What do you get if you contract the word “Not” and the word “book?” Nook.

We got a Nook as a gift. It wants us to think of it as a new kind of book, but after my first 24 hours with it, it’s more not a book than bookish.

The first thing I miss is sound. If you had asked me to write 10,000 words about reading books, I don’t think I would have ever mentioned hearing the sound of a page turning as one of the essential qualities of reading a book. But with it missing, it trumpets its loss. Reading is such a quiet endeaver, but like libraries, it is not the silence, but the whisper of sound which brings the sacred feel. If I am lost in some ancient past or imagined future, it is never more than two pages before the whisk of a page turning brings me for just a moment back into the only time there really is: now.

The second thing I miss is touch. We hold so much plastic already.
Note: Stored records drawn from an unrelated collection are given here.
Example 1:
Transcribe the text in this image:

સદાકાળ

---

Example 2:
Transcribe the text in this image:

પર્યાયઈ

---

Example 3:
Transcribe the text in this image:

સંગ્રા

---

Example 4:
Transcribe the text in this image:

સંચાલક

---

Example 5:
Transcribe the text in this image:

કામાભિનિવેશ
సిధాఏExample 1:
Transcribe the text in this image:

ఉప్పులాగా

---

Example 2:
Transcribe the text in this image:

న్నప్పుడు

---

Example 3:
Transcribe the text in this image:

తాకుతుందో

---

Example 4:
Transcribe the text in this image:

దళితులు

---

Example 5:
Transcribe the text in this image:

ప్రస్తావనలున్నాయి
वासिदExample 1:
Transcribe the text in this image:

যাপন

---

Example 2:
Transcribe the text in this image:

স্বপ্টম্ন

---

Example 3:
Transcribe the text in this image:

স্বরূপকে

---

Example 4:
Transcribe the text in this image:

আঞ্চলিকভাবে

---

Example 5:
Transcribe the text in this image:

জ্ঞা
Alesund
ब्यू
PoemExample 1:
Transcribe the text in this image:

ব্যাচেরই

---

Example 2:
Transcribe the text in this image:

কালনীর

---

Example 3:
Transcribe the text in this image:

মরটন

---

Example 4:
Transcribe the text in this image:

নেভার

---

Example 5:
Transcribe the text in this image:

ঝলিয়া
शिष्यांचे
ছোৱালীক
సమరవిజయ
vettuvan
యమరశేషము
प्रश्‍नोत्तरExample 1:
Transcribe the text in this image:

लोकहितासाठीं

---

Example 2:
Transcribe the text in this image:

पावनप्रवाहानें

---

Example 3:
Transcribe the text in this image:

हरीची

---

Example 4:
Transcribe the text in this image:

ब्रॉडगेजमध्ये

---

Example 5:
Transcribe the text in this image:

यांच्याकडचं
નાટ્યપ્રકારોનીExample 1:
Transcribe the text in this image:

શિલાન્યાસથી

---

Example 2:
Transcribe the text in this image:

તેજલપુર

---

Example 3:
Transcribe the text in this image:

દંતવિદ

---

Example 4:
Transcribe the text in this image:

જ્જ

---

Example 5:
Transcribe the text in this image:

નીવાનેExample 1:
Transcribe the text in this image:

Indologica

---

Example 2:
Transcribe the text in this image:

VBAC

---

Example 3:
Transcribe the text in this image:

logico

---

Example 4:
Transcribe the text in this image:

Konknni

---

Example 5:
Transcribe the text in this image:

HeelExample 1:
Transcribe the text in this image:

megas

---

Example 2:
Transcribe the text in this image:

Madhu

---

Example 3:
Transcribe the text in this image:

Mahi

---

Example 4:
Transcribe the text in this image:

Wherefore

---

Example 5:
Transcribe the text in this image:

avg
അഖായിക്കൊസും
Computer mice, keyboards, phones, even our steering wheels. Plastic has an oily lack of presence, and I think it has been important, at least once a day, to hold a book. To wipe the dinosauric smudges from our fingers like napkins at a KFC. To feel the heft of something that used to be a tree, and still loves us. To feel the heft of the words some poor author sweat and strained at. To thumb through pages to find your place. To have to find some little thing to mark where you left off. To have a book be a thing that takes up space on your shelves, in your life, on your bed table. Something to pile high to show you that you think, that you stop working and relax, that you and the real world interact.

It’s sweet that the Nook allows you (in such a limited way!) to change the font. But it does it so sloppily! Firstly, it doesn’t actually ever even see the book itself! It downloads only text. So it comes makes no effort at all at formatting, and certainly pays no attention to design! Its inventors must have grown up in Levittown where “house” is not a different word from “box” and there must be no difference for them between “weed” and “flower” save function. So when you change the font or size to suit yourself, the “book” reformats by throwing the words at the screen like darts: as long as it lands anywhere on the page it scores. It carries a philosophy that space or shape have nothing to say. Basically, all that is allowed are tabs, line feeds and single spaces between the words. Even page feeds are lost in this tumble of letters.

The Nook has a machine’s sensibilities when it comes to literature. “I got all the words, didn’t I?”